Very true! But this happens already. Morehouse College doesn’t have the resources that the University of Georgia has to recruit football players. Additionally, Ph.D. programs face this same imbalance. Look at the number of Ph.D. students Harvard recruits for its economics program relative to Louisiana State University (LSU). This is a fact of life that already exists.

But isn’t it risky giving these players money? They could quit school.

True, but the same is true of Ph.D. students. Ph.D. students are paid regardless of whether they quit their program. When Ph.D. students quit a program, they are allowed to keep their money and can be awarded a master’s degree. When football players quit the football program, they are often quitting due to injury. Who is taking the bigger risk in this case? Doesn’t economics teach that workers in risky jobs earn more due to the risk they undertake?

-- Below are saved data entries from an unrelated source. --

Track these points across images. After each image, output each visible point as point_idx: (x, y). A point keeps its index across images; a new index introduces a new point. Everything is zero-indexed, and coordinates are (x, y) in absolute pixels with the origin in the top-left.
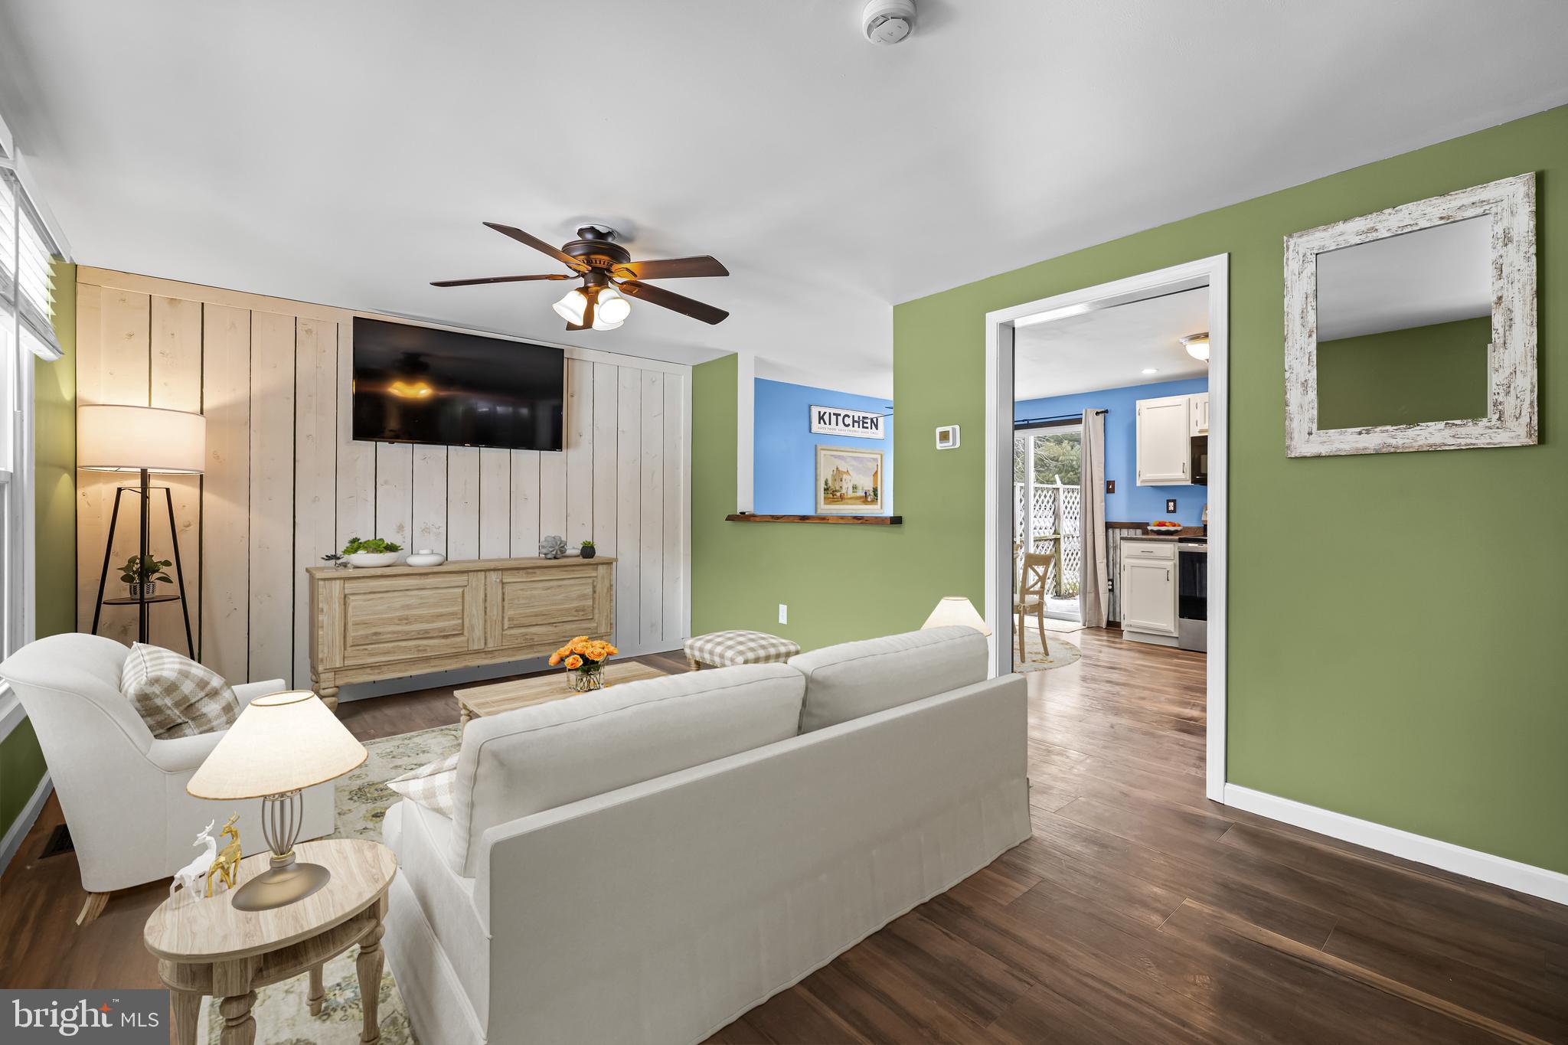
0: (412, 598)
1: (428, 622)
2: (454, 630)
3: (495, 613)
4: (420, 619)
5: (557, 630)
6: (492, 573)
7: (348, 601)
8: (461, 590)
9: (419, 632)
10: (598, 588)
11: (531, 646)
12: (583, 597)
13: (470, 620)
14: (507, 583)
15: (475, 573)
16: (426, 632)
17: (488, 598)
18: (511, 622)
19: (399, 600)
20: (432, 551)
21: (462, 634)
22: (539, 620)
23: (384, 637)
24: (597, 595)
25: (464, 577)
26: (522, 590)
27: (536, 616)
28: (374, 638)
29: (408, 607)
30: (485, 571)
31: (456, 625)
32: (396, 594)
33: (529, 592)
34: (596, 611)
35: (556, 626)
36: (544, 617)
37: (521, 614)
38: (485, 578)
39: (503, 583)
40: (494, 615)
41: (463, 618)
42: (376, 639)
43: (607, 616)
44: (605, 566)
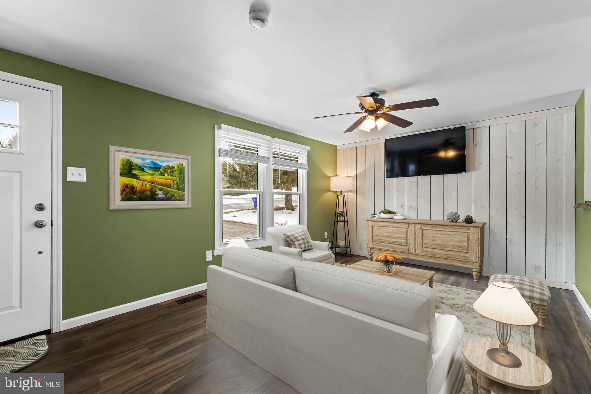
0: (390, 230)
1: (395, 239)
2: (403, 243)
3: (419, 241)
4: (393, 237)
5: (447, 253)
6: (418, 225)
7: (373, 228)
8: (406, 229)
9: (392, 242)
10: (471, 238)
11: (435, 257)
12: (462, 241)
13: (409, 241)
14: (424, 229)
15: (411, 224)
16: (395, 242)
17: (416, 234)
18: (426, 245)
19: (386, 230)
20: (402, 215)
21: (407, 246)
22: (439, 247)
23: (382, 241)
24: (470, 242)
25: (407, 225)
26: (430, 233)
27: (437, 245)
28: (380, 240)
29: (389, 232)
30: (415, 224)
31: (404, 242)
32: (386, 228)
33: (433, 235)
34: (470, 249)
35: (447, 252)
36: (441, 246)
37: (431, 243)
38: (415, 226)
39: (422, 230)
40: (418, 241)
41: (407, 240)
42: (380, 241)
43: (477, 253)
44: (474, 228)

While I’m discussing risk, could it be that the NCAA and others believe it is risky to give certain students money? Just examine the composition of college athletes versus Ph.D. students. These students look very different and people may, consciously or unconsciously, think these students won’t act responsibly with their money. Clemson University head coach Dabo Swinney suggested that football players are not starving since they have money for cars and tattoos. But it shouldn’t matter how workers spend the money they earned from their employer. Should we start checking how Ph.D. students spend their salaries? How about college football coaches like Dabo?

Why should I care?

High-stakes college athletics is a super-charged microcosm of the broader U.S. economy: huge income is generated in the aggregate, but a select sliver reaps massively disproportionate gains. The fact that college athletes are denied access to labor markets shows how disempowered they are relative to how much income they help generate.

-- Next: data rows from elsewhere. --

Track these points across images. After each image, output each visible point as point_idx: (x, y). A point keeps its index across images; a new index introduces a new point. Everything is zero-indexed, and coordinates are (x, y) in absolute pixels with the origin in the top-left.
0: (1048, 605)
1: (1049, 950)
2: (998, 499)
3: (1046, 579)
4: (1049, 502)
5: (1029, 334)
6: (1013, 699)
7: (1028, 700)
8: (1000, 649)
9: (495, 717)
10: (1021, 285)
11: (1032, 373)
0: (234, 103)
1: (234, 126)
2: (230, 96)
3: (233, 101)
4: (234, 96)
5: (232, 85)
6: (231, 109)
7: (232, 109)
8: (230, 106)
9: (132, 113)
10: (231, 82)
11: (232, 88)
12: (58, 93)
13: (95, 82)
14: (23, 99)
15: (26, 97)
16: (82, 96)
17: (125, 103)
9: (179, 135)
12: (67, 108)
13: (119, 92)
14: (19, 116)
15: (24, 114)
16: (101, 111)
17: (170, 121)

Although college athletes will be able to profit from their name, image, and likeness in the future, not all athletes will profit from this rule, and none of them will be able to receive salaries from their employer—the university. They should receive tuition waivers and salaries just like Ph.D. students, and these stipends should be commensurate to the income generated by their sports program for the university. Why are we allowing the NCAA to deny college athletes access to income that their labor produces? In this regard, the NCAA and universities tax away 100% of athletes’ earnings and redistributes them to athletic departments. All college athletes work for the university and should receive compensation for their labor.